Toronto-area residents are breathing a collective sigh of relief after a number of severe thunderstorm watches and warnings were lifted for the region.

Power has also been restored to all customers who earlier experienced outages.

Environment Canada lifted the watch for Toronto just after 7 p.m. Wednesday evening. Severe thunderstorm warnings for large parts of the GTA were also lifted.

Earlier, the weather agency warned that Toronto could face wind gusts of up to 100 km/h, hail between two to four centimetres in diameter and heavy downpours of up to 50 millimetres an hour.

Instead parts of downtown escaped with a small rain shower around 6 p.m., CP24’s meteorologist Chris Potter said.

Some communities west of Toronto were hit with rain and strong winds, he said.

Photos taken near Marden, Ont., showed a number of hydro poles knocked to the ground.

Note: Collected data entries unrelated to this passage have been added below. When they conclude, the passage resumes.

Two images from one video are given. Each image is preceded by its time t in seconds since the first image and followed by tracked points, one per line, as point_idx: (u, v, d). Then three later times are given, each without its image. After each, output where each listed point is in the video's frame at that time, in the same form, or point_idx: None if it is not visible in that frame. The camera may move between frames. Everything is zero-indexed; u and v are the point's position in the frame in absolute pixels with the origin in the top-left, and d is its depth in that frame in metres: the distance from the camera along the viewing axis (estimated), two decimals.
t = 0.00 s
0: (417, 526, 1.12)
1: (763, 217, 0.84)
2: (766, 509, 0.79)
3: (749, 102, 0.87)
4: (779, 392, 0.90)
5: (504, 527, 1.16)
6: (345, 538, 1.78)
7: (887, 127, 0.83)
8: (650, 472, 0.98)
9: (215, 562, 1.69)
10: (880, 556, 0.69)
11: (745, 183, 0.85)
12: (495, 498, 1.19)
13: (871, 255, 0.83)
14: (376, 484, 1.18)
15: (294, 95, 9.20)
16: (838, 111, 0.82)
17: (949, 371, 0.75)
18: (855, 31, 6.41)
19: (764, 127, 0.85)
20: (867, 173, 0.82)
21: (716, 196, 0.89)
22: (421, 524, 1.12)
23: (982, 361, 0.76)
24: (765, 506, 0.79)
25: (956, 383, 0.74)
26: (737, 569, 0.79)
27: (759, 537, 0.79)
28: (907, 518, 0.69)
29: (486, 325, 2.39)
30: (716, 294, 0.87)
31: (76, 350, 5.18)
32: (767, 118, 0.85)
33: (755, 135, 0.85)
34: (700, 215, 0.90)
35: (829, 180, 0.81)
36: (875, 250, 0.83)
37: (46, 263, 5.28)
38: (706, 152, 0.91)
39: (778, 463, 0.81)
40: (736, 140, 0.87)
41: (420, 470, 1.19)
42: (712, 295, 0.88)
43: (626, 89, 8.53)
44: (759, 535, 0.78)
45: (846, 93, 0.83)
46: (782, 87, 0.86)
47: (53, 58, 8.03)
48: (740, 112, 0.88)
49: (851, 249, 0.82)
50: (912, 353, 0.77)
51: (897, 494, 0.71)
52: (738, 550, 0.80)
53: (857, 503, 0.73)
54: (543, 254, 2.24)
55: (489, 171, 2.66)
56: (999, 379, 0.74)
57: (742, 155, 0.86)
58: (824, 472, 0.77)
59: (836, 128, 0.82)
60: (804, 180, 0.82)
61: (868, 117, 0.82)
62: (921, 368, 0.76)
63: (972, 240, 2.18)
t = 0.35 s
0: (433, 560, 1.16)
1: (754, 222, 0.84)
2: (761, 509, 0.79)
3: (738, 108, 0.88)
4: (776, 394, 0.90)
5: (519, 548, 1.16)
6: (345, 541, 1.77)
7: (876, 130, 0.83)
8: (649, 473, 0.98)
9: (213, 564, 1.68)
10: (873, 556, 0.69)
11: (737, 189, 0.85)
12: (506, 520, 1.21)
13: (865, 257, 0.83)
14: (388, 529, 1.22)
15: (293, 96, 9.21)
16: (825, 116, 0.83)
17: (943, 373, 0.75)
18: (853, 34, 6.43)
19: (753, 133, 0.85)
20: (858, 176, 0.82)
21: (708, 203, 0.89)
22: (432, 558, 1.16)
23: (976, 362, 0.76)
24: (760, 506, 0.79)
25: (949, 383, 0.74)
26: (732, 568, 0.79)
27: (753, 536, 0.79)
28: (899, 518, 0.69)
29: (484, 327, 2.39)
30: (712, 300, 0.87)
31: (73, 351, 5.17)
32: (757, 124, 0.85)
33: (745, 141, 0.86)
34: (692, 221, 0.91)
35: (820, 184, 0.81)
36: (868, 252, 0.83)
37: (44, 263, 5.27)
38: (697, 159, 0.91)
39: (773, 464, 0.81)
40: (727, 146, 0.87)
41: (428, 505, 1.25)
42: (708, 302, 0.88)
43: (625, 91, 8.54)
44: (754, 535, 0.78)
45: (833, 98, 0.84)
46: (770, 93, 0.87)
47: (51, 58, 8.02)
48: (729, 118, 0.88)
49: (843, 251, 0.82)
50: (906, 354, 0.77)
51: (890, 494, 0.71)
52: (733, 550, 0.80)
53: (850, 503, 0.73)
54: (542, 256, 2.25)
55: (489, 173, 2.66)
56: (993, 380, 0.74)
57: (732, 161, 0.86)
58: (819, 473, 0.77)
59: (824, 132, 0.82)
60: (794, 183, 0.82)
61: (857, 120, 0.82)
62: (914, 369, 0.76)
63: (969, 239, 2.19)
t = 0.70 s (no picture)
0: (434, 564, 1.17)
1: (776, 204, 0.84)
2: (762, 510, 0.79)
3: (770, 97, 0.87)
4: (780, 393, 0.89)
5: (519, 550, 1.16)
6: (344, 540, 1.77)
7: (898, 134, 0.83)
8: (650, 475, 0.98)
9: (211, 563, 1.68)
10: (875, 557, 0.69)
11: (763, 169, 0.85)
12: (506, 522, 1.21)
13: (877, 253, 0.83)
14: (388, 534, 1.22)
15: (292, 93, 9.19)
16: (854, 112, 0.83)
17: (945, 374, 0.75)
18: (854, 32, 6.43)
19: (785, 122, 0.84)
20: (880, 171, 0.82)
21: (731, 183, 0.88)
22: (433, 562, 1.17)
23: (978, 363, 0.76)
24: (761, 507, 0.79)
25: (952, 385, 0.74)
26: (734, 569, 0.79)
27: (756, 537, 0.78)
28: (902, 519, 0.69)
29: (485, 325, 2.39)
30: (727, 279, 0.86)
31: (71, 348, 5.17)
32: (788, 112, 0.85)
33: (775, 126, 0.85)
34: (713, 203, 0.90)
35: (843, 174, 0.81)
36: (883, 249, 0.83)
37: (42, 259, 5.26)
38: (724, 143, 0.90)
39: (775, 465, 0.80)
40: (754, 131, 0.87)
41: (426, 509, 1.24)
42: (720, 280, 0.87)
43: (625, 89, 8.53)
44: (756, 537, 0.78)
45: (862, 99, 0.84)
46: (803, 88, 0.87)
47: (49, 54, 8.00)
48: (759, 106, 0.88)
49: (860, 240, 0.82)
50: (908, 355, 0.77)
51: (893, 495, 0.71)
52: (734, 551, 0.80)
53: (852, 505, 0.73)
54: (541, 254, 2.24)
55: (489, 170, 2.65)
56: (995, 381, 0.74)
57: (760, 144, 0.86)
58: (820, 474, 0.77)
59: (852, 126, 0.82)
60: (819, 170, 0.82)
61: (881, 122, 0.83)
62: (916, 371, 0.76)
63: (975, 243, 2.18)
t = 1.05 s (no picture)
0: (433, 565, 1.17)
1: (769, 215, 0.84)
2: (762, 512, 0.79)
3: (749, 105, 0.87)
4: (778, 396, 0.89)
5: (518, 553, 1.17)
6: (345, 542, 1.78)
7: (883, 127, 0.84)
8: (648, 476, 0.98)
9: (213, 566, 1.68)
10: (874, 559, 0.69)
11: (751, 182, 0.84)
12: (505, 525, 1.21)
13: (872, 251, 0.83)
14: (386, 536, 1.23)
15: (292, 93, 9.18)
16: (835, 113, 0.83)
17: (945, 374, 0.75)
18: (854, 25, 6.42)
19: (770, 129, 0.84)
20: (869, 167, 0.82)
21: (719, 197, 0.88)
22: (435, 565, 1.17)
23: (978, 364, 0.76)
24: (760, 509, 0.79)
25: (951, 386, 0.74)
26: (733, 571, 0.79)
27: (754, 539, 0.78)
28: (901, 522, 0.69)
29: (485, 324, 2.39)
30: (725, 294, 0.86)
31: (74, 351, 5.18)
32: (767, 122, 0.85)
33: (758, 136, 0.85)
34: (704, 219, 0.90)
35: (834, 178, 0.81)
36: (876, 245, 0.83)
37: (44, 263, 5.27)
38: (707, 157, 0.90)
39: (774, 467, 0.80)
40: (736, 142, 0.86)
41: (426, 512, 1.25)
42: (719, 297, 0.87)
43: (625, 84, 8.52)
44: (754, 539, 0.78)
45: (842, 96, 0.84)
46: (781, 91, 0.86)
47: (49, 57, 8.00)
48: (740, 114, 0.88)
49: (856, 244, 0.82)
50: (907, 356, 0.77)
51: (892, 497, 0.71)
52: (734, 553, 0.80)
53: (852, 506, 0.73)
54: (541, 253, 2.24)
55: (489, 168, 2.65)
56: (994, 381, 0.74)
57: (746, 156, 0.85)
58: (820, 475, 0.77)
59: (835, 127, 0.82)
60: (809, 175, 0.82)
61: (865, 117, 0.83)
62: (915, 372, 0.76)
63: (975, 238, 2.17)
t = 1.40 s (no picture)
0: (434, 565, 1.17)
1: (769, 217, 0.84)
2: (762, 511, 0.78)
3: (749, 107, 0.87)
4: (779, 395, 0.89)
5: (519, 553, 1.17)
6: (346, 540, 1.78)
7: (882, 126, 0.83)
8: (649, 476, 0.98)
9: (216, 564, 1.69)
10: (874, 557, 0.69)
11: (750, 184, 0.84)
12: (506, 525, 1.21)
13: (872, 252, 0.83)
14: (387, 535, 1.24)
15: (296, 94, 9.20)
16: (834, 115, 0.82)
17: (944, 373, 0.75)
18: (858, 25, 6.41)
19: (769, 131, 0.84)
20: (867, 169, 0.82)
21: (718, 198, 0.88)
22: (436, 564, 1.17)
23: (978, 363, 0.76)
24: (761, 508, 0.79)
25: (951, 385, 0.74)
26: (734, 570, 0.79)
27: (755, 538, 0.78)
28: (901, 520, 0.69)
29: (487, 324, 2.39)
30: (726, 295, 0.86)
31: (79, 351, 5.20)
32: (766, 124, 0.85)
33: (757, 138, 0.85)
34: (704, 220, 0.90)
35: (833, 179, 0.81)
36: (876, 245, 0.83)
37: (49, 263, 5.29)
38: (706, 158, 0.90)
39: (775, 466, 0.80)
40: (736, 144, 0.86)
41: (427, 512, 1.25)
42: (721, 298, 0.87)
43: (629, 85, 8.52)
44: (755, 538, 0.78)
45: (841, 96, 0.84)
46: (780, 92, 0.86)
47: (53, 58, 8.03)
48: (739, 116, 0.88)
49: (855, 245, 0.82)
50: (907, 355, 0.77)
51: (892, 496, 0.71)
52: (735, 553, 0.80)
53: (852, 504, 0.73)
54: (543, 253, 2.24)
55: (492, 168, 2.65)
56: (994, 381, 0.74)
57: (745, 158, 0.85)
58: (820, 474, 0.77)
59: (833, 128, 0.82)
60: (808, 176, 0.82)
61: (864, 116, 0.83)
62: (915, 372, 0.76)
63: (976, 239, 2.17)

The news came as hundreds of Torontonians continue to feel the effects of Monday’s storm, which dumped a record-breaking 126 millimetres of rain onto the city and left large swaths of downtown flooded.

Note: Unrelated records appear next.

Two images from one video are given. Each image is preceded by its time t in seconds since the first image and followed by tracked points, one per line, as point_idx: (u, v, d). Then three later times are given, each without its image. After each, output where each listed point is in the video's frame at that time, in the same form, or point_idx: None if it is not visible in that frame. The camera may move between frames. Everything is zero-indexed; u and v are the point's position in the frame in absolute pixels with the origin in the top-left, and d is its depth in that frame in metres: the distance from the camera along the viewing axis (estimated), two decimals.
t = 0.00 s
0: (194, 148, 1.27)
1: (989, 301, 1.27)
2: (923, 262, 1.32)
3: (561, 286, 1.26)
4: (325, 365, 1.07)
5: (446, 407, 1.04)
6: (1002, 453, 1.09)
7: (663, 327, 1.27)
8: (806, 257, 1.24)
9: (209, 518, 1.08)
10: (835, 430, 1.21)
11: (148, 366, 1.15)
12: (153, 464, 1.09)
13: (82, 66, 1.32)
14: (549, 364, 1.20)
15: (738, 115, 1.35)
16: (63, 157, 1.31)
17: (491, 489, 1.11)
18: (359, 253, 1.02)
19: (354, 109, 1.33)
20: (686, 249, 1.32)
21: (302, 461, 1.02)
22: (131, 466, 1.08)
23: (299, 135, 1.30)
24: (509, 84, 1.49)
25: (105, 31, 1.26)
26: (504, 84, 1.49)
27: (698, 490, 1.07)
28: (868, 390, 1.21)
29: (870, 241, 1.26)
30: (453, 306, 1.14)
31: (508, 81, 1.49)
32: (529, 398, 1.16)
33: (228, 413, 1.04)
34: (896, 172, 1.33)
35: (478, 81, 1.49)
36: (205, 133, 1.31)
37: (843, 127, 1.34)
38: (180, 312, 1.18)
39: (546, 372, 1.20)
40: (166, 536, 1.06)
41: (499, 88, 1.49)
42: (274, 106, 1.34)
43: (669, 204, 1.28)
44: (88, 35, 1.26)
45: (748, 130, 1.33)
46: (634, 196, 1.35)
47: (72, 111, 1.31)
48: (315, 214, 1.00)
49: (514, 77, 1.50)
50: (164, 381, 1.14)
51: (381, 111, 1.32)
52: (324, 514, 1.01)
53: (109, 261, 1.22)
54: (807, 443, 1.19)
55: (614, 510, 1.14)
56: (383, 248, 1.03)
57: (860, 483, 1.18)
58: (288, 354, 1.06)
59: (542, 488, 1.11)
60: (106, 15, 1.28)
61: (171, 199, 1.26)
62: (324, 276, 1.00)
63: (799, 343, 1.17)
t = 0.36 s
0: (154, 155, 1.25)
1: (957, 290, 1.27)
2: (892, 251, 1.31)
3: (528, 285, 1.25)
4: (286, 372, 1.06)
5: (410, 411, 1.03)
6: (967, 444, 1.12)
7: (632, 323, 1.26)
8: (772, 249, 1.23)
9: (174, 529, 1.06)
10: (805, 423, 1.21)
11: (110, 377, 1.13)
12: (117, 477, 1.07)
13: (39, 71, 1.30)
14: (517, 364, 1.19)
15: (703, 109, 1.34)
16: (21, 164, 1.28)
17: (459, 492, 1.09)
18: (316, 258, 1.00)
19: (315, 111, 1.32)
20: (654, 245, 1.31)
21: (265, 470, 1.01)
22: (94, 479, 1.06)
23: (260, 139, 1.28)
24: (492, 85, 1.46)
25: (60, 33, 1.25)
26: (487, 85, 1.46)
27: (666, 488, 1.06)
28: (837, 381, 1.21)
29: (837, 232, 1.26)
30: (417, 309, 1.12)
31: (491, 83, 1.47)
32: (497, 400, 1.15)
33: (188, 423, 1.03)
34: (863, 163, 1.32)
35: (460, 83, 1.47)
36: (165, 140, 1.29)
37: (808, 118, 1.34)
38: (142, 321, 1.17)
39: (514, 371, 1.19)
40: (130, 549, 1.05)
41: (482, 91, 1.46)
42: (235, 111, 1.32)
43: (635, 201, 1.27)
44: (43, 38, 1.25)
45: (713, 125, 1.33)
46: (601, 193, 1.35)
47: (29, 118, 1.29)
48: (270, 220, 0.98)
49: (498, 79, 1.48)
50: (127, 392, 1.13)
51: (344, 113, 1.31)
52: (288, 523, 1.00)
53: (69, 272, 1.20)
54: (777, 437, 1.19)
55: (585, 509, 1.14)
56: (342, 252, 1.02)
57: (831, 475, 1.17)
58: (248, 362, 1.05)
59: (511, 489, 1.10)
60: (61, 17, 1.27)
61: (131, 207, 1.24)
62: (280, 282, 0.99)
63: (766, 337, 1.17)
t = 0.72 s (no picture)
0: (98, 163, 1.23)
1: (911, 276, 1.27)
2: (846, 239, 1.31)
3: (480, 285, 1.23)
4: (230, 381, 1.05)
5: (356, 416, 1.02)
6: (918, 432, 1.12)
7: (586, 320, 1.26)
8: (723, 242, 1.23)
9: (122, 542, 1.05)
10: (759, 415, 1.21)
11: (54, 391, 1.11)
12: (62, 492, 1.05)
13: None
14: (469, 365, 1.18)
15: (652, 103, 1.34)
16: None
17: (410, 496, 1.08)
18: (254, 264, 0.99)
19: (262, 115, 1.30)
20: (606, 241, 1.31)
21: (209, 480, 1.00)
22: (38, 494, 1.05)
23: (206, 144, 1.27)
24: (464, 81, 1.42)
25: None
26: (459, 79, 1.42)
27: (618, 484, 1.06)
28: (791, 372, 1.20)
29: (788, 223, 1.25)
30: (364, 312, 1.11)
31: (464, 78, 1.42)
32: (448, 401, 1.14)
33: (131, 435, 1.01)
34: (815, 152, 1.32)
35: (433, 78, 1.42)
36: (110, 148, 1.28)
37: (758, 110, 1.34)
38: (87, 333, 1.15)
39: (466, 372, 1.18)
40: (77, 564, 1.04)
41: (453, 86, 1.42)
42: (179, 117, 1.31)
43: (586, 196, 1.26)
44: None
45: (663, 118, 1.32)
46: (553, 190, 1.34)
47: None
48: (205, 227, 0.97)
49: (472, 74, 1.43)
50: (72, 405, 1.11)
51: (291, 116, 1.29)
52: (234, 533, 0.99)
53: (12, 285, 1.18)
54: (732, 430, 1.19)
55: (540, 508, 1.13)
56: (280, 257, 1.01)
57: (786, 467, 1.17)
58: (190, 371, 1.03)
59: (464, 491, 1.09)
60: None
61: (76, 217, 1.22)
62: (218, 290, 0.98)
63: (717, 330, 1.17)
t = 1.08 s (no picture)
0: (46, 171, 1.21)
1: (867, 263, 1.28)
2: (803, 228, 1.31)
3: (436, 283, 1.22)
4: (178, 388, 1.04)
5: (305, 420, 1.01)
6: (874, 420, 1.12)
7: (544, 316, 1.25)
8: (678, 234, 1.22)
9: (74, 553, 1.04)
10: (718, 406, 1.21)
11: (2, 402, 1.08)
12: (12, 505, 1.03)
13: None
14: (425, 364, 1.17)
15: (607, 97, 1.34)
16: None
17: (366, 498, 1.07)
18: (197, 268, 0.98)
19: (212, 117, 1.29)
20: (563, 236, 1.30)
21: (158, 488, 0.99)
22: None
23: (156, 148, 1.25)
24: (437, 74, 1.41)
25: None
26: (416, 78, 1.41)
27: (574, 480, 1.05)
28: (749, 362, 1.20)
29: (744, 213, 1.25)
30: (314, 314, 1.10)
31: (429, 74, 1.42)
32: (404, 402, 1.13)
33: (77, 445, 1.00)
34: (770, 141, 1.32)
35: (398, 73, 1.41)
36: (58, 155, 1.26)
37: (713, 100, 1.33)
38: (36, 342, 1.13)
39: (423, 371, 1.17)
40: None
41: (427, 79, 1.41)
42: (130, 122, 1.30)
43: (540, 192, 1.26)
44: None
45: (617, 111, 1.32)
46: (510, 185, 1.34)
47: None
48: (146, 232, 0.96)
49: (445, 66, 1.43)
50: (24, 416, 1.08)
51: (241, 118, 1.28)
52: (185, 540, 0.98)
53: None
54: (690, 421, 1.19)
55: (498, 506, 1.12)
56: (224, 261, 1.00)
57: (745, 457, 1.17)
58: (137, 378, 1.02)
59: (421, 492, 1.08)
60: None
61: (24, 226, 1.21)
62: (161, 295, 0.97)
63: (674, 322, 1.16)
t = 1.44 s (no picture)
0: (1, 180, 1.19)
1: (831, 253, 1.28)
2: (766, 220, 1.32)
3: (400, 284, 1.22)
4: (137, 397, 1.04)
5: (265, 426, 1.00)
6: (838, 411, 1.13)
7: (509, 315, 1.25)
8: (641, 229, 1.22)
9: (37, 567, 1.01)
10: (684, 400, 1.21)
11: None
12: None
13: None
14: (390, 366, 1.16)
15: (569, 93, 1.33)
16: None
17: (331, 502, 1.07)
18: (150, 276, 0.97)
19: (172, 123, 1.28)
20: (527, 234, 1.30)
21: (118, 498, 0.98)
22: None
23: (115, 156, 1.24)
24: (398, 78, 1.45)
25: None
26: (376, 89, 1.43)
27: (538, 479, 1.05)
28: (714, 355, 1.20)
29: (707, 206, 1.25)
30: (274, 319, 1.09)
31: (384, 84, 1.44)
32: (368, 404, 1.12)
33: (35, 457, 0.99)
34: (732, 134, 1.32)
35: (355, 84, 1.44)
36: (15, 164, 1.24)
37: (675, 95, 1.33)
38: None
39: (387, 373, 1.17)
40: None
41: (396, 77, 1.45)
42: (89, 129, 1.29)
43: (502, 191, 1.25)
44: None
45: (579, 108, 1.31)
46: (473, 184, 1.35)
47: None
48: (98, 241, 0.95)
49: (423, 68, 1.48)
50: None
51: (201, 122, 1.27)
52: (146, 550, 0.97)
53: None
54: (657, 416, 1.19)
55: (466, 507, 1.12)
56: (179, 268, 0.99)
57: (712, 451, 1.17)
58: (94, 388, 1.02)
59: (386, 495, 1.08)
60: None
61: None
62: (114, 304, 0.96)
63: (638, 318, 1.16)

Trillium Hospital in Mississauga began reporting difficulties with their electricity early Wednesday evening.

A spokesperson from the hospital told CP24 that the hospital is operating on backup generators and remains open to the public. However, it is redirecting ambulances to other hospitals.

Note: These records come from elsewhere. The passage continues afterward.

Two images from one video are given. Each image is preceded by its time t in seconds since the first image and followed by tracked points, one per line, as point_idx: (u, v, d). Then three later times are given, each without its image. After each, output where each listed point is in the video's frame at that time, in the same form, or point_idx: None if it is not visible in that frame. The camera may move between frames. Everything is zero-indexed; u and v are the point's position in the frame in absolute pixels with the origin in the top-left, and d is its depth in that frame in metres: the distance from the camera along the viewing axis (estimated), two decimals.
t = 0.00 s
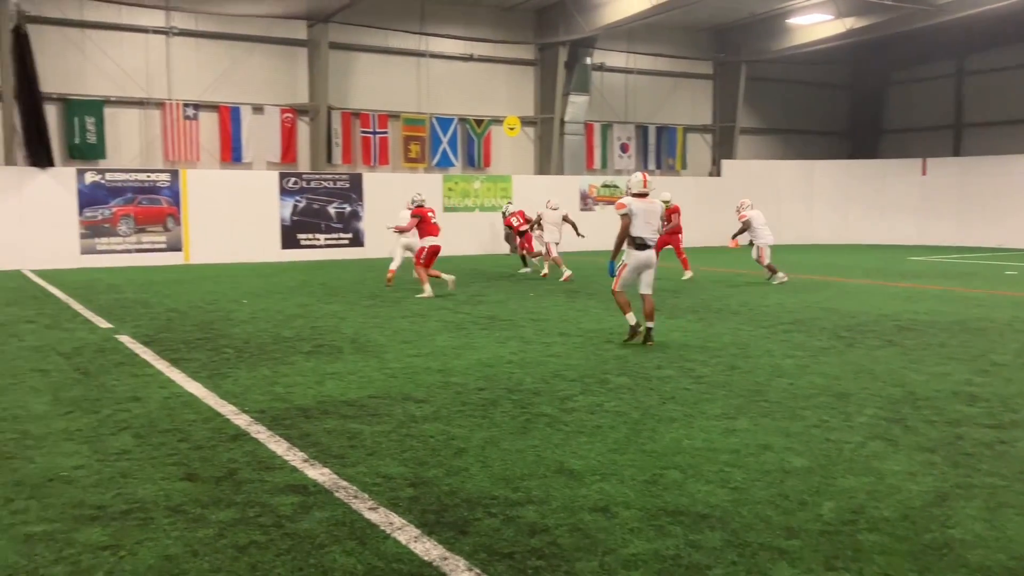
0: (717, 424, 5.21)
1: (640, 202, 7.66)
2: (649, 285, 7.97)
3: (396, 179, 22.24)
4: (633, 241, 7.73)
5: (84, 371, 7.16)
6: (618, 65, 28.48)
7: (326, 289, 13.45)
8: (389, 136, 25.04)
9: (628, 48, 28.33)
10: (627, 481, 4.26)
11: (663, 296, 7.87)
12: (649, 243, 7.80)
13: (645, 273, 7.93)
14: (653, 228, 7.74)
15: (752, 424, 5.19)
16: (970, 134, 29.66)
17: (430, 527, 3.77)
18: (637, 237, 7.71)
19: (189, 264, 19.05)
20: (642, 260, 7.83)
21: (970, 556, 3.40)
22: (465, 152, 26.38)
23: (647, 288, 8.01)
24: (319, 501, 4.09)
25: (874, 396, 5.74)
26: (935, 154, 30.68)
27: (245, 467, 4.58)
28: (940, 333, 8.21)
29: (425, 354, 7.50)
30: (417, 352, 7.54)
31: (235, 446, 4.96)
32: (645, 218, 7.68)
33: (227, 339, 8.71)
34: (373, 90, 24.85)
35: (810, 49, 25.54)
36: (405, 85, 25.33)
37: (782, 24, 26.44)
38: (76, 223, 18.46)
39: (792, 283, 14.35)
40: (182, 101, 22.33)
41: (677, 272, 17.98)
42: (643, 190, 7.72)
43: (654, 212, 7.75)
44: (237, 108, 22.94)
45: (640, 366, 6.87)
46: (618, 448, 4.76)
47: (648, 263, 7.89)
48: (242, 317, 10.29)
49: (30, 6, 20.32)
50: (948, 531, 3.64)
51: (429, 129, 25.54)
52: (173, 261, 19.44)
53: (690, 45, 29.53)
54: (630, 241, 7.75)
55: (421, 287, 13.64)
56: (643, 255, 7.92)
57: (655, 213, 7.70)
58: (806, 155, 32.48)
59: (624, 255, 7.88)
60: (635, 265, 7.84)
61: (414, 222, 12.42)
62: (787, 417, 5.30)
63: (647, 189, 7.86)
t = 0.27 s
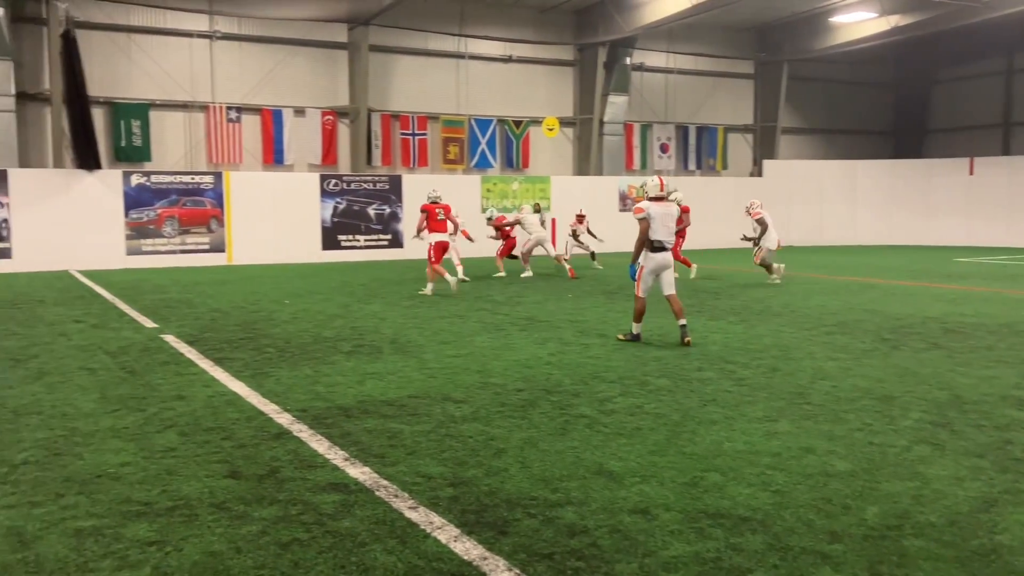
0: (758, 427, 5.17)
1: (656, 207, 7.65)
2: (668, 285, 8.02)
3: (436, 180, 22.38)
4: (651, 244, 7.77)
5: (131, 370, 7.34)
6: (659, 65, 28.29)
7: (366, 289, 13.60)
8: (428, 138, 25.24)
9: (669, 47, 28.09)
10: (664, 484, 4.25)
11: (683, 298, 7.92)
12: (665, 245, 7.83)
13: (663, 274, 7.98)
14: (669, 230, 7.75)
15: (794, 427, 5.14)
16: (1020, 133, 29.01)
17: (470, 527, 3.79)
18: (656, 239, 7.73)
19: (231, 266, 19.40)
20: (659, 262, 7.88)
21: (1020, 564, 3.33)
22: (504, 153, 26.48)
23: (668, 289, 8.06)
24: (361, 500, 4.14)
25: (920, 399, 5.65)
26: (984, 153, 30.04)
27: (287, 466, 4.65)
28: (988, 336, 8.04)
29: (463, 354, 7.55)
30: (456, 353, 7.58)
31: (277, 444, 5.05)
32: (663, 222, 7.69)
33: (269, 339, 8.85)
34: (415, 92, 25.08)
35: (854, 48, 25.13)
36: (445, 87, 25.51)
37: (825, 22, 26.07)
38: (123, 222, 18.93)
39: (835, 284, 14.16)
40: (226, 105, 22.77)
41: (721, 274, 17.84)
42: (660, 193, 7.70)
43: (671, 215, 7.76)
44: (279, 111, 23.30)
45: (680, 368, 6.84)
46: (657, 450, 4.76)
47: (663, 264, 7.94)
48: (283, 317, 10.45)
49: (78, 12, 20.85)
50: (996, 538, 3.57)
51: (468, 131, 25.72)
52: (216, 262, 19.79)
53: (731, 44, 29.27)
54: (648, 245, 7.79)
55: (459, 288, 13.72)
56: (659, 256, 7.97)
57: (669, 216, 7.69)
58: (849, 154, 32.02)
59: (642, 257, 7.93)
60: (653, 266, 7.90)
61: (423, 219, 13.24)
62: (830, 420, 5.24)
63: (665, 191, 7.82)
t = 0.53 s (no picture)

Hydro crews are at the site working to fix the problem at the hospital.

The storm caused a major power outage, which at its height left nearly 300,000 customers in the dark.

Power largely restored

Toronto Hydro said that as of 6:30 a.m. Thursday morning, power had been restores to all customers, though Etobicoke's Cloverdale Mall had only a partial restoration.

The power outage was sparked after a Hydro One transmission station flooded during Monday’s storm, cutting the power supply to 17 other stations and leaving thousands in the dark.

Residents are still being asked to cut down on their power usage, so the system can recover from the record rainfall, Bruckmueller said.

She said the power grid is running on a temporary “single-contingency, no back-up” system.

"If we overload, a piece of equipment fails or a raccoon chews on something, we're in the same situation again," she said, adding that the storm brings attention to the need for improved infrastructure and response planning.

Following the storm, Toronto Hydro CEO Anthony Haines said one of the city’s two main hydro supply stations was left under “20 to 30 feet of water.”

Pearson International Airport recorded 126 millimetres of rain on Monday, breaking the city’s single-day rainfall record set on Oct. 15, 1954, when hurricane Hazel dumped 121 millimetres of rain.